Passage to read:
______________________________
I looked at your PR. Hmm, I am not quite sure about it. First, there are also the lower level loop.create_task and asyncio.ensure_future methods which this does not cover. Second, I think you actually have to await the wrapped coro in traced_coro, otherwise you just return a reference.

What are the reasons to keep DatadogContextMixin._update_active as is?

mklokocka avatar Mar 12 '24 16:03 mklokocka

Sorry about that. The PR was in a rough in a state. It is finally reviewable and should address both of your concerns.

The duration of a parent span is often independent of the parent span. In aync contextes the following traces are valid:

Case 1: Parent span ends after all child spans [parent 1 ] [child 1] [child 2]

Case 2: Parent span ends before child spans [parent 1 ] [child 1] [child 2]

Case 3: Parent span ends before child spans start [parent 1 ] [child 1] [child 2]

To make this asyncio fix DatadogContextMixin._update_active we will need to delay finishing a parent span until all spawned coroutines are started with the correct trace context. Python v3.12 introduced support for eagerly starting coroutines. This provides an API for executing coroutines as they're scheduled. Leveraging this API could allow us to support the span parenting in _update_active but this functionality does not exist in python<3.12 😞

tldr: Supporting this functionality on span finish and detecting when an async task starts executing could be tricky. I think it is best to provide this functionality on span start by patching the BaseEventLoop.

mabdinur avatar Mar 18 '24 14:03 mabdinur

So all three of asyncio.create_task, asyncio.ensure_future, and loop.create_task are gonna work?

How is this going to work with using a different event loop implementation, e.g. uvloop?
______________________________
Stored data entries

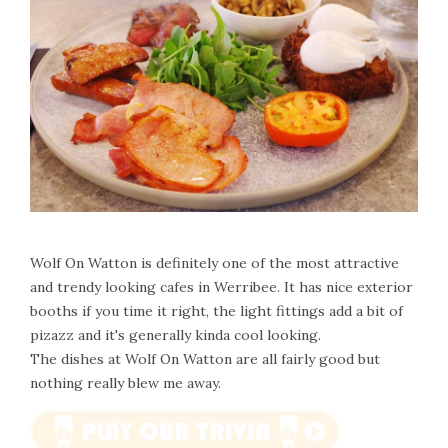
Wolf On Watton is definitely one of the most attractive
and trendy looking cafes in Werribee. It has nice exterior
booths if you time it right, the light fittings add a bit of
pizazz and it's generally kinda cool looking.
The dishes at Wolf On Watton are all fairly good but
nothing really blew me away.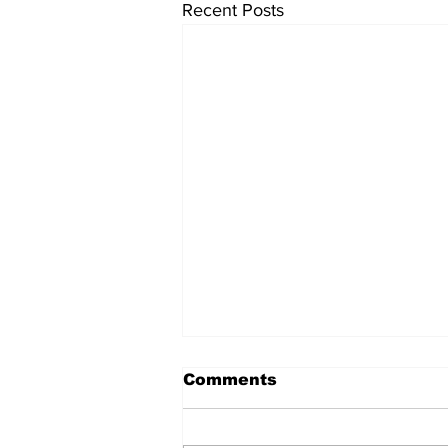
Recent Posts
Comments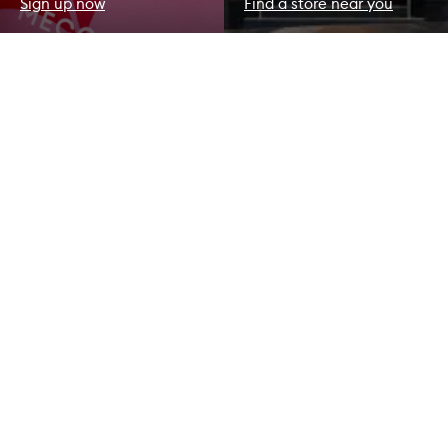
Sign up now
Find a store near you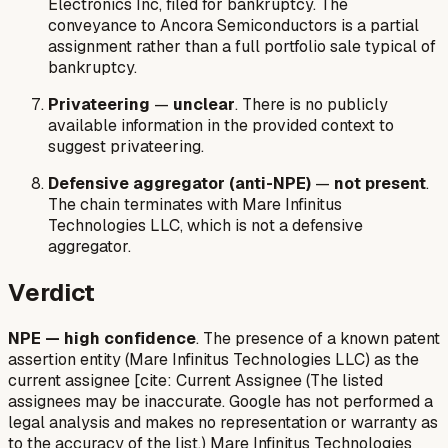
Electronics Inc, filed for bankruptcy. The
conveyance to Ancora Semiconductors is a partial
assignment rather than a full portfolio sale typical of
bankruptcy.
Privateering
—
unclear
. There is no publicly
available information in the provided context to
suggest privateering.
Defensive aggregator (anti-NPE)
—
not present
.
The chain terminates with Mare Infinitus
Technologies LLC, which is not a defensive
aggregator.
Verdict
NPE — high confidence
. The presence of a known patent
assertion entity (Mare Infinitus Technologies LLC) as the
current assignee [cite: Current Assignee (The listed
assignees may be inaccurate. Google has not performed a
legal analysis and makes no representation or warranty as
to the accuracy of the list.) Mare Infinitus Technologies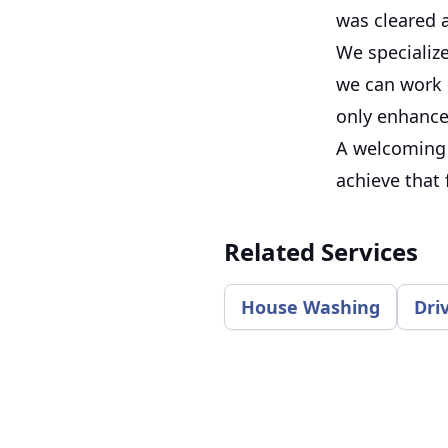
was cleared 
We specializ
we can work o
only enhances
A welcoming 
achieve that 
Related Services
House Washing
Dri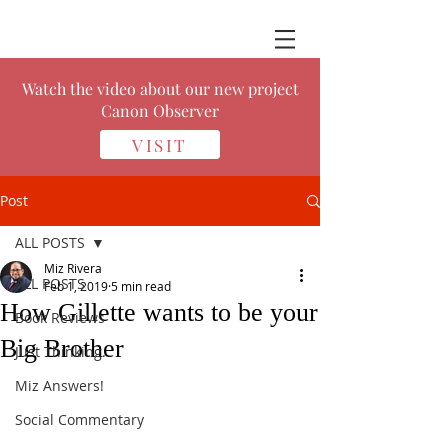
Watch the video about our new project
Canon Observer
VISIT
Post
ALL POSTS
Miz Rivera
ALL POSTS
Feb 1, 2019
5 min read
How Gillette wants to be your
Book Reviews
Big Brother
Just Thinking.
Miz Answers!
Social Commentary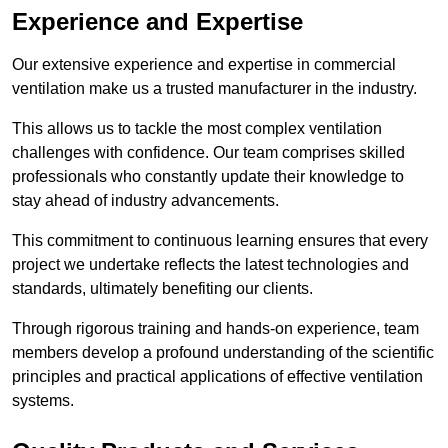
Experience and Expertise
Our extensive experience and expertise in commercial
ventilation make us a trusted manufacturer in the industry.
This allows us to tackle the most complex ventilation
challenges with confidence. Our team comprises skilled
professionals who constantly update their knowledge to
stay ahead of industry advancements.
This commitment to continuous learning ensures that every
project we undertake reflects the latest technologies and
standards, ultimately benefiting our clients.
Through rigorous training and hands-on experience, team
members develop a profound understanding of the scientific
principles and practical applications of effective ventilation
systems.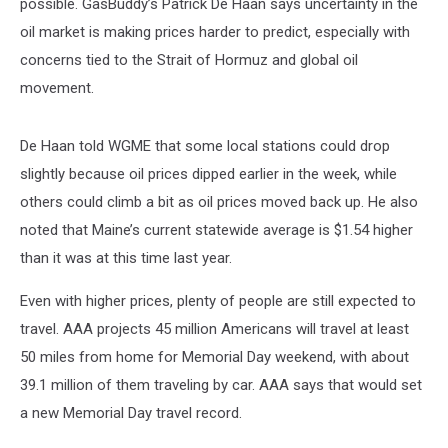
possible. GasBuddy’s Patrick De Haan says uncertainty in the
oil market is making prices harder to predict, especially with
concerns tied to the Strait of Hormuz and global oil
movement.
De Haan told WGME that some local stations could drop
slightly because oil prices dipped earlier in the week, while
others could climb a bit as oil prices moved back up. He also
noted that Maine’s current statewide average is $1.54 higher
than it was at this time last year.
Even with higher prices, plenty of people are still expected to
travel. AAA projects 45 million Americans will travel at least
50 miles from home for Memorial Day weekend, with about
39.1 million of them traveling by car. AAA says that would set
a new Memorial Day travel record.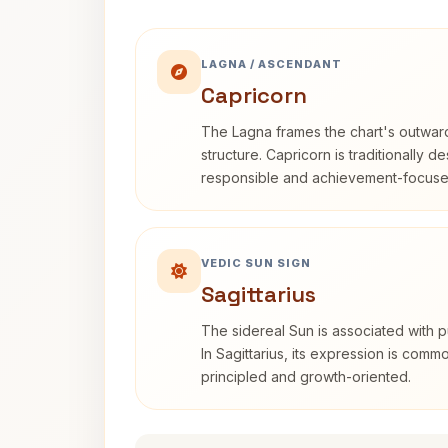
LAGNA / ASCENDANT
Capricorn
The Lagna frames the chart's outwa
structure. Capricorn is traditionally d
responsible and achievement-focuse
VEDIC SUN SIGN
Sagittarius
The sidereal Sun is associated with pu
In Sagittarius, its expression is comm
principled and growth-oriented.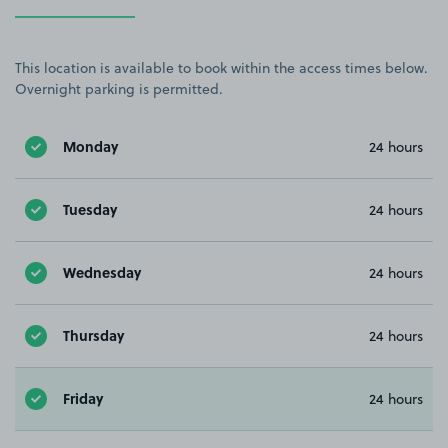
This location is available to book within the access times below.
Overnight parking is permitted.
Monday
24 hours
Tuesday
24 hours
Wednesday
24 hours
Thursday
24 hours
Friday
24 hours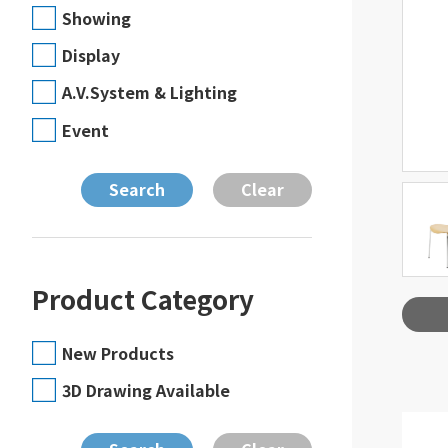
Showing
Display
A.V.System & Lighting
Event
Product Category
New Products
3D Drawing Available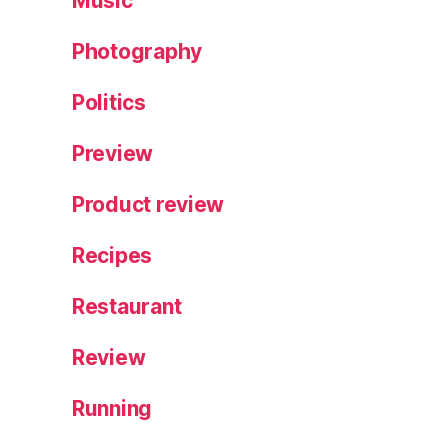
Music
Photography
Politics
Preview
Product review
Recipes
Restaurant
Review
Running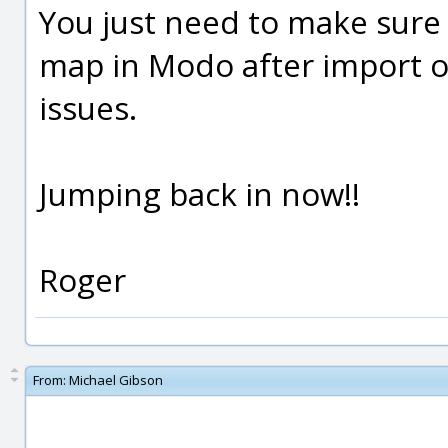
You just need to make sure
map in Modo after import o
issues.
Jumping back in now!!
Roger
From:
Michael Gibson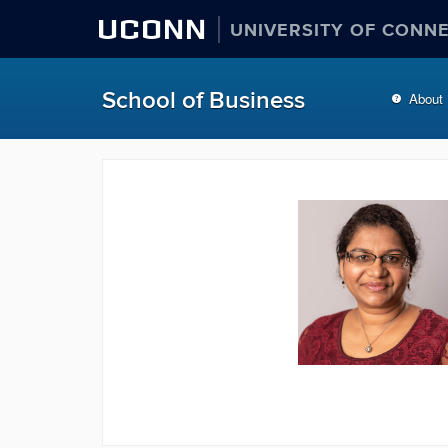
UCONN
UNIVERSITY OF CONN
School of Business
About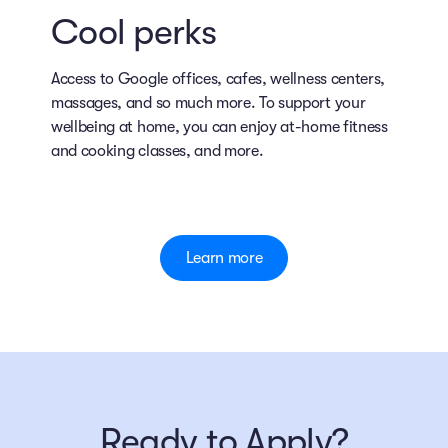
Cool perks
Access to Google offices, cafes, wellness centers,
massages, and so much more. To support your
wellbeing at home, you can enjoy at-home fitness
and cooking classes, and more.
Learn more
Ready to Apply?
______________________________
Problems and tasks:
**1)** According to the forum thread, which Python version introduced support for eagerly starting coroutines?
**2)** Rewrite the forum thread from "I looked at" to "DatadogContextMixin._update_active as is?", changing "lower level" to "low-level".
**3)** Continue the forum thread on asyncio span parenting from its last line.

Answers for this exercise:
**1)** Python v3.12

**2)**
I looked at your PR. Hmm, I am not quite sure about it. First, there are also the low-level loop.create_task and asyncio.ensure_future methods which this does not cover. Second, I think you actually have to await the wrapped coro in traced_coro, otherwise you just return a reference.

What are the reasons to keep DatadogContextMixin._update_active as is?

**3)**
mklokocka avatar Mar 18 '24 17:03 mklokocka

@mabdinur Sorry to bother even after closing, but shouldn't the MR be patching AbstractEventLoop somehow instead to ensure compatibility with third party eventloops?

mklokocka avatar Mar 19 '24 02:03 mklokocka

@mklokocka Good point. Instrumenting the AbstractEventLoop.create_task instead of BaseEventLoop.create_task would be ideal but the ddtrace library does not support instrumenting abstract methods. The ddtrace libraries applies instrumentation to methods that are called, since AbstractEventLoop.create_task is unimplemented and therefore never called by subclasses it can't be traced.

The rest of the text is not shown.